PROBLEM REQUIREMENTS
In the records below, which lines include "shoulder"? Copy them.

STUDY MATERIAL

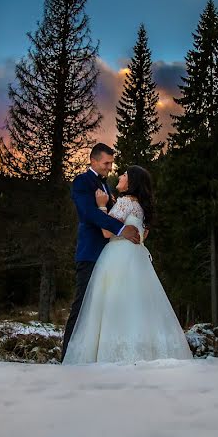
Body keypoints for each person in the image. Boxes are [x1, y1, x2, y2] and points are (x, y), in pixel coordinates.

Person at [62, 165, 193, 364]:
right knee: (135, 306)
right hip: (137, 259)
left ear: (131, 182)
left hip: (117, 257)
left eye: (124, 175)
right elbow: (142, 235)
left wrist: (101, 206)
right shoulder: (141, 206)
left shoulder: (125, 202)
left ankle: (108, 354)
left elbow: (107, 232)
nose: (120, 177)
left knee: (112, 305)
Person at [60, 144, 141, 361]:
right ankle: (67, 357)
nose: (110, 167)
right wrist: (122, 229)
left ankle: (96, 357)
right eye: (106, 163)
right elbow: (88, 214)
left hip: (110, 258)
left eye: (111, 163)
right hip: (91, 253)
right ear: (93, 161)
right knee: (82, 306)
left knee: (102, 310)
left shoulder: (108, 187)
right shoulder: (82, 182)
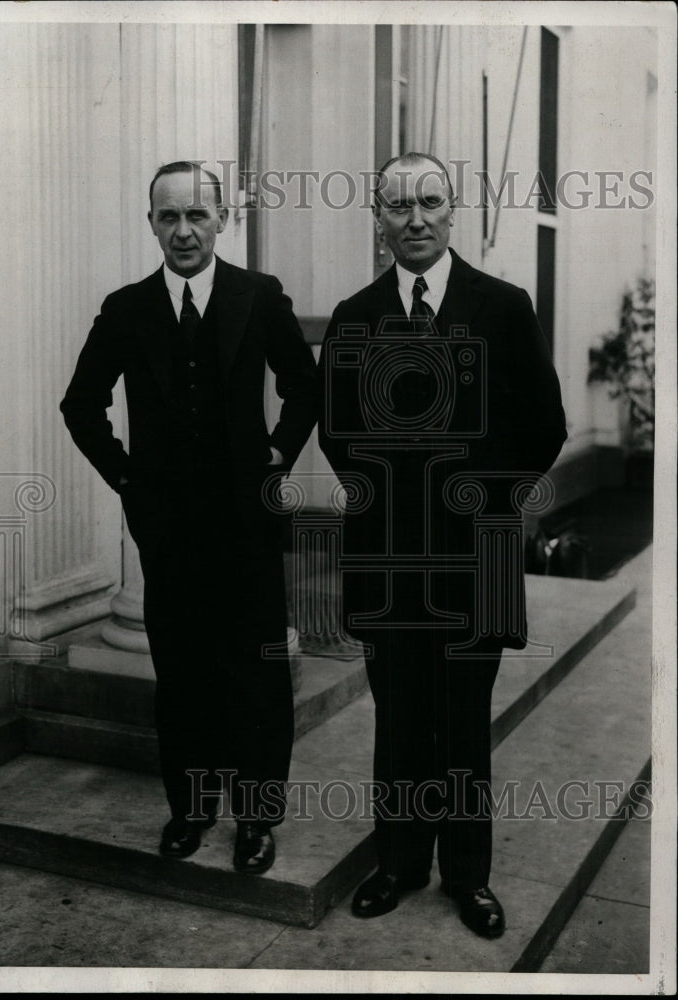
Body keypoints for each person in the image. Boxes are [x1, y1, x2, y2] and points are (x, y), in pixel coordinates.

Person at [318, 152, 567, 936]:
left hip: (479, 557)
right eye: (398, 206)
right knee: (398, 720)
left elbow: (544, 427)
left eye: (429, 201)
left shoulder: (502, 306)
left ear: (452, 209)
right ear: (378, 219)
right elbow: (338, 434)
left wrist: (476, 495)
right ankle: (397, 863)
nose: (415, 218)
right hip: (390, 560)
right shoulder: (355, 316)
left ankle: (468, 877)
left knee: (463, 720)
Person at [61, 160, 317, 875]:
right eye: (168, 217)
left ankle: (257, 821)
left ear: (221, 220)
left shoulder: (257, 296)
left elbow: (306, 388)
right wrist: (128, 478)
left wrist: (278, 451)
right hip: (169, 531)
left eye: (196, 216)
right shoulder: (126, 308)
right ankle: (193, 808)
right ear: (151, 224)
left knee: (257, 675)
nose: (183, 231)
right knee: (182, 672)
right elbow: (81, 405)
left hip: (250, 526)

WRITTEN ANSWER
right shoulder: (141, 206)
left shoulder: (125, 202)
left shoulder: (108, 187)
right shoulder: (82, 182)
left shoulder: (502, 306)
right shoulder: (355, 316)
left shoulder: (257, 296)
right shoulder: (126, 308)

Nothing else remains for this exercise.